URM students want to give a different lens to social problems. Students reported that the university did not value what they wanted to study. This was portrayed as having to fight for what they wanted to do. The framing was “we’re supportive” but nothing was done to further their research goals. Core committee members told one person to avoid controversial issues. Mentoring should include learning about health disparities, equity issues and language issues as well as gender and sexual minority perspectives.

What worked best was when students found the opportunity to learn the language of context, to conceptualize social change in a way that was understood by the academe. Supporting intellectual needs was found to be as important as funding and other forms of support. More focused support for the development of social and cultural capital, knowing how to ask questions, for instance is recommended. First generation students often don’t have the background or the desire to leave their cultural enclave. Discomfort must be acknowledged and assisted, class differences should be considered and thoughtful responses offered.

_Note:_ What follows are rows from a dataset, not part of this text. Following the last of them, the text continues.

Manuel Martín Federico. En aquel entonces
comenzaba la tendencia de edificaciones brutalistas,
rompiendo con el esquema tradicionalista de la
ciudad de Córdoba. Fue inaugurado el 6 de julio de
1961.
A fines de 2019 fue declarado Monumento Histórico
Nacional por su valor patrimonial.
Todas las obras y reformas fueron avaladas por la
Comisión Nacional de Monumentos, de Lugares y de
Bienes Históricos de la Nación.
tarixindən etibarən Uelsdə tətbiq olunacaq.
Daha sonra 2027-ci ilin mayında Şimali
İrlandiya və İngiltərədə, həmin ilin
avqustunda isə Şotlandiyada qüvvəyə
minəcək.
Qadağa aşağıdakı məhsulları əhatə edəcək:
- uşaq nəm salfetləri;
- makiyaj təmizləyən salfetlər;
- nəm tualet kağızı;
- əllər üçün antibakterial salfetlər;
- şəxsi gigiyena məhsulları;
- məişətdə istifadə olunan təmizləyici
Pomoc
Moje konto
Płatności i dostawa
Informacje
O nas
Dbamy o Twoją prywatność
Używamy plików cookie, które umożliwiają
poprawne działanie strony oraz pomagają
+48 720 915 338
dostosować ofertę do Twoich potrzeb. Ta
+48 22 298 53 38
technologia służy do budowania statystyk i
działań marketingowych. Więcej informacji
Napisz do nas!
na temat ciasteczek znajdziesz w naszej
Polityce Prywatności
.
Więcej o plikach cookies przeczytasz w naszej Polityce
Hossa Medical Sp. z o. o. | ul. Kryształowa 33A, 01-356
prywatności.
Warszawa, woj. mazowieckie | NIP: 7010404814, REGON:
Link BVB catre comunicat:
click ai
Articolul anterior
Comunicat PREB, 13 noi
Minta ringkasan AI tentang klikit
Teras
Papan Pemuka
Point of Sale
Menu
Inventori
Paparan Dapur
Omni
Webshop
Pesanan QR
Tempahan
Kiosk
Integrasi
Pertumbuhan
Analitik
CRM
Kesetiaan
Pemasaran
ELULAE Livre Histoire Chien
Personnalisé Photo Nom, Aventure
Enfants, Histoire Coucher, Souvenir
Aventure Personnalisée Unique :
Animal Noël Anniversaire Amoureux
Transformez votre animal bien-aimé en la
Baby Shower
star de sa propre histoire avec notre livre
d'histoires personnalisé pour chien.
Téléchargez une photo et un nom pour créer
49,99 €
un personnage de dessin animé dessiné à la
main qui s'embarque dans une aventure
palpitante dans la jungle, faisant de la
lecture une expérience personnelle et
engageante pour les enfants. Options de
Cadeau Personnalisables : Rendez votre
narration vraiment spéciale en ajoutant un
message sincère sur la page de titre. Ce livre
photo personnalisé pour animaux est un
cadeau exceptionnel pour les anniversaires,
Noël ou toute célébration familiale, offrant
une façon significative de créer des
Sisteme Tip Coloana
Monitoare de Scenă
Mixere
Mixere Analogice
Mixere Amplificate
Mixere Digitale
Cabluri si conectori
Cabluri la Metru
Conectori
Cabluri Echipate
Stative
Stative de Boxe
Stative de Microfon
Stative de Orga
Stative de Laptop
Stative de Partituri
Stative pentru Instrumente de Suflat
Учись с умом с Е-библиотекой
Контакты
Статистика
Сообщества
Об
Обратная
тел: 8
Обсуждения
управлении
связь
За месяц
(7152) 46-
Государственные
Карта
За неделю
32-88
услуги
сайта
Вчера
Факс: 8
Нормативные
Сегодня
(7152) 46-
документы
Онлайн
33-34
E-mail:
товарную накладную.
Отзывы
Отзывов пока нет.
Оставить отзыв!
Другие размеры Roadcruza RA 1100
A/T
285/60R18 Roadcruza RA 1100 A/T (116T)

Giving future faculty an understanding about how academia works, the dynamics of the academy is vital. Mentors who praise their students in front of their peers offer a boon to anyone on the market. Being merciless with insistence on the quality of writing while communicating that you care is also vital.

Positive experiences improve confidence and give a sense of belonging. Mentors can provide buffers to micro aggressions and perceptions of URM students as undeserving of “special” consideration:
• Provide practical skills for writing, analysis, grant-writing and collaboration techniques.
• Provide dominant cultural capital including: how to act and how not to act; what to expect; formal and informal rules of the academy and how to negotiate comments of racism, elitism, sexism and ethnocentrism.
• Reveal the supports, processes and dominant culture “inside scoop” that leads to success in the academy.
• Respect and support for diversity of thought and scholarship. The values and perspectives of new members of the academy must be incorporated.

SREM reported grad student advice to programs:
• Listen to minority student voices – groups should meet with faculty to convey feelings
• Peer mentoring – other students providing social support
• Funding Support – systematic support for students with fellowships and research
• Better communication among various departmental constituents
• Faculty should publish with their students
• Adjusting and accounting for socioeconomic /cultural backgrounds
• More support for peer networks
• Inadequate race scholarship, need more courses on race theory
• Have a graduate student annual conference in which graduate students present their work.

While the graduate student survey addresses URM specific issues, most of the mentoring suggestions apply to all graduate students. I am heartened by the Sociology department’s dedication to furthering the scholarship and well being of its graduate students and look forward to collaborating with all of you to ensure our quality of life here at UT Austin remains superb.